### Items from a data source
----
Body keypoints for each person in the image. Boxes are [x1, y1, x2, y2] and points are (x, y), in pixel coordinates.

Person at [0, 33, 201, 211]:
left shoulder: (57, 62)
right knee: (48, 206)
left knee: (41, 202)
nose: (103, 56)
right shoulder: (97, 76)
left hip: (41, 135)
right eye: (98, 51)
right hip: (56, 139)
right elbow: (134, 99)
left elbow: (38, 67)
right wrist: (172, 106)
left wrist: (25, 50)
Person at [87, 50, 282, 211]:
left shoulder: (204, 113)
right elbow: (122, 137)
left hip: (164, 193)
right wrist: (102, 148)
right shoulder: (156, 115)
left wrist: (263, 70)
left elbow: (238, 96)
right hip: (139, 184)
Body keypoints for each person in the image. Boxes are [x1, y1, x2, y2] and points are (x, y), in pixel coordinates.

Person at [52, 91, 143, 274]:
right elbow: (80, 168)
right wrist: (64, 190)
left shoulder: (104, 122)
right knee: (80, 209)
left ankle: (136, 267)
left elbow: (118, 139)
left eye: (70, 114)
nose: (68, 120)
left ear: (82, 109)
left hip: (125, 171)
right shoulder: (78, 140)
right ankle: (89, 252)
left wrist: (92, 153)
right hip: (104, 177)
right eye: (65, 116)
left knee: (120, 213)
----
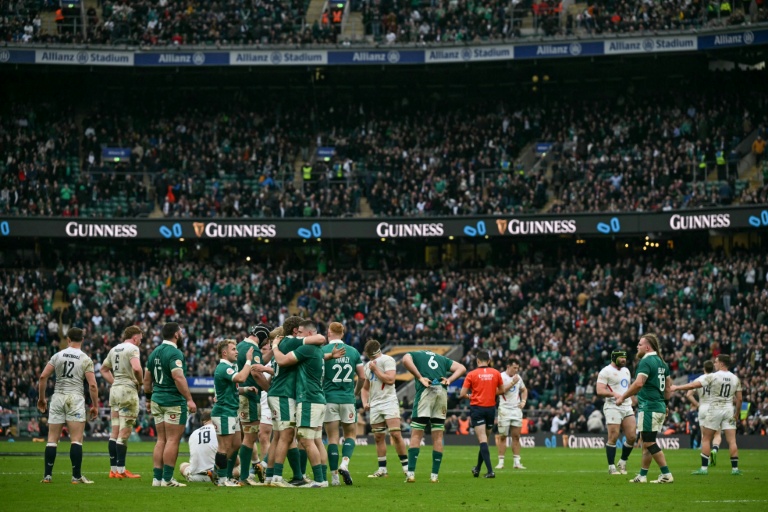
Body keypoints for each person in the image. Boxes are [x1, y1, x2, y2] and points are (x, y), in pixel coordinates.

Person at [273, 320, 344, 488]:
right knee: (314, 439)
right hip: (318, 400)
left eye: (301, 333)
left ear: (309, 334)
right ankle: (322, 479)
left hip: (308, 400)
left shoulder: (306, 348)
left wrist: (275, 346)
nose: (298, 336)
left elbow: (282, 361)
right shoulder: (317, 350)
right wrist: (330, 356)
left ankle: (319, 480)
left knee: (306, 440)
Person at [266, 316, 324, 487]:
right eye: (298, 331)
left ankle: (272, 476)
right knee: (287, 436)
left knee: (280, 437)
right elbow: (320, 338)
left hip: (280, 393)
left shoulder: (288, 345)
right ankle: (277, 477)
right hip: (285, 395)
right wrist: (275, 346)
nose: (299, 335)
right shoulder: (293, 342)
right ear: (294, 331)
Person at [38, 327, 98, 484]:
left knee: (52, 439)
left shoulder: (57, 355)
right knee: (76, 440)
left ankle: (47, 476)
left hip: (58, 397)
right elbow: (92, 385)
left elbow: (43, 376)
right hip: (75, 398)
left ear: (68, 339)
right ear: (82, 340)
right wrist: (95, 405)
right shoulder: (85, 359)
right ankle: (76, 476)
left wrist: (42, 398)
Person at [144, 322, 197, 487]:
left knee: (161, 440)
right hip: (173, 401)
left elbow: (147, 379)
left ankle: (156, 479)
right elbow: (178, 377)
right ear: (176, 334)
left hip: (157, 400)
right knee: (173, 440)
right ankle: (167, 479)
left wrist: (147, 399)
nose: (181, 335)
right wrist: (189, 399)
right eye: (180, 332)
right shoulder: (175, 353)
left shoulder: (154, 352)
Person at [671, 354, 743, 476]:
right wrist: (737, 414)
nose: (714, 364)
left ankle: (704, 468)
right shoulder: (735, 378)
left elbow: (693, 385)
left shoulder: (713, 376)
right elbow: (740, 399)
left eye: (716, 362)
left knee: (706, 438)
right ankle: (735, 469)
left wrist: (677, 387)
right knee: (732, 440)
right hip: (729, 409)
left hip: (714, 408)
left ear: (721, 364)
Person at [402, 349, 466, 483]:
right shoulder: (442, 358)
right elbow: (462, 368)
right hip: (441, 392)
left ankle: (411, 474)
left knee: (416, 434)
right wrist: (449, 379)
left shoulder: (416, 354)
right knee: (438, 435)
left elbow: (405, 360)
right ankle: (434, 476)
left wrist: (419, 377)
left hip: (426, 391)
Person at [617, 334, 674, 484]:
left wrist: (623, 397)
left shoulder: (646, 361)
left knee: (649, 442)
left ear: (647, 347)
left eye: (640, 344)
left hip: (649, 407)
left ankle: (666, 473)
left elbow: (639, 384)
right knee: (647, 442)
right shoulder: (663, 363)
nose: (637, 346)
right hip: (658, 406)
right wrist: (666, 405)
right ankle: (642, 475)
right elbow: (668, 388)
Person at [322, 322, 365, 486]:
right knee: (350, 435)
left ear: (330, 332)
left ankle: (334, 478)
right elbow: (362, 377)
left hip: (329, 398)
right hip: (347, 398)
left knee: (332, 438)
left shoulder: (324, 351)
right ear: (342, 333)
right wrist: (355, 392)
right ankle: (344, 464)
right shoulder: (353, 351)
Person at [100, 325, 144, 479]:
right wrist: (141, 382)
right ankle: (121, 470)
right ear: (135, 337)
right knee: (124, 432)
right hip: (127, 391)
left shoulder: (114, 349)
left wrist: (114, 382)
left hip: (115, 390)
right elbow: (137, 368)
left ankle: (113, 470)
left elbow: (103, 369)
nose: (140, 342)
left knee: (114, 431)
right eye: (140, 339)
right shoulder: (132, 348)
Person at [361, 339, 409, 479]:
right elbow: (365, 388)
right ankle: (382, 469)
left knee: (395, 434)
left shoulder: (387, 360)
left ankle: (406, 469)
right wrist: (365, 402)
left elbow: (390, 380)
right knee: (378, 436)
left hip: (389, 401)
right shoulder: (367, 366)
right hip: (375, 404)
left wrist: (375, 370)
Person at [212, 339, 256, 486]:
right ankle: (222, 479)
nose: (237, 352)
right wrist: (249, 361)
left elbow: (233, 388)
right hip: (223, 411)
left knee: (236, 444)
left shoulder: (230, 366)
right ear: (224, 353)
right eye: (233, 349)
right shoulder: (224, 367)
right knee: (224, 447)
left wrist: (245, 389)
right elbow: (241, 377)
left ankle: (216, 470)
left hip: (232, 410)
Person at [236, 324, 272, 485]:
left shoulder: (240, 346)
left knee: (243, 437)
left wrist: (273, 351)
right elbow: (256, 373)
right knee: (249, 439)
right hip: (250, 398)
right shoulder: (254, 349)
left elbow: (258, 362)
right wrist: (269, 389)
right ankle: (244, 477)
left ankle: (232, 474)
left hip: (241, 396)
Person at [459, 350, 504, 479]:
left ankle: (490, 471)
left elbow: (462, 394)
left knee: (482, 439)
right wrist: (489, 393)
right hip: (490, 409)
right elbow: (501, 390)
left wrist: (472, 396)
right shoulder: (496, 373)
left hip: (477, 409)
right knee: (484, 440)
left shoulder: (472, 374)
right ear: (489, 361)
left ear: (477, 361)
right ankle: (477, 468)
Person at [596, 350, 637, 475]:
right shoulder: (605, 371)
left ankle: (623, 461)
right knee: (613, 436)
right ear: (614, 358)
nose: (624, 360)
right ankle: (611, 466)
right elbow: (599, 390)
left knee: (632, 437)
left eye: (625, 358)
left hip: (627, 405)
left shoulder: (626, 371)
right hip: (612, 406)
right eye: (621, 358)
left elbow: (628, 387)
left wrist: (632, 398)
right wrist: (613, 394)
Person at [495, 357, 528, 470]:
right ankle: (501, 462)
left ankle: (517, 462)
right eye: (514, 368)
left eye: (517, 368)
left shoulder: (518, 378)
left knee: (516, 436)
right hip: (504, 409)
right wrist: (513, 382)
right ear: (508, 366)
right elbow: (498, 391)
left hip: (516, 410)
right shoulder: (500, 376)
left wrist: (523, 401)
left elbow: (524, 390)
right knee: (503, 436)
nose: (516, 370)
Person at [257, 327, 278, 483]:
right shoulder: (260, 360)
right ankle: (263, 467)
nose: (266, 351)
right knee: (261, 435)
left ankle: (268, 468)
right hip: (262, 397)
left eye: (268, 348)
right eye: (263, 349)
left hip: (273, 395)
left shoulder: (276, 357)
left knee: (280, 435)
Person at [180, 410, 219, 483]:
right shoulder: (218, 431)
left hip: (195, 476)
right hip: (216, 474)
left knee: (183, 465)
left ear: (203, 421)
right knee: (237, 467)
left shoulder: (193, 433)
----
### ACTIVITY
In the data above, find the line that contains "right wrist: (275, 346)" and the line that contains "left ear: (68, 339)". Repeat exactly those lines and every line between them, and only those.

### TASK SOLUTION
right wrist: (275, 346)
nose: (299, 335)
right shoulder: (293, 342)
right ear: (294, 331)
Person at [38, 327, 98, 484]:
left knee: (52, 439)
left shoulder: (57, 355)
right knee: (76, 440)
left ankle: (47, 476)
left hip: (58, 397)
right elbow: (92, 385)
left elbow: (43, 376)
right hip: (75, 398)
left ear: (68, 339)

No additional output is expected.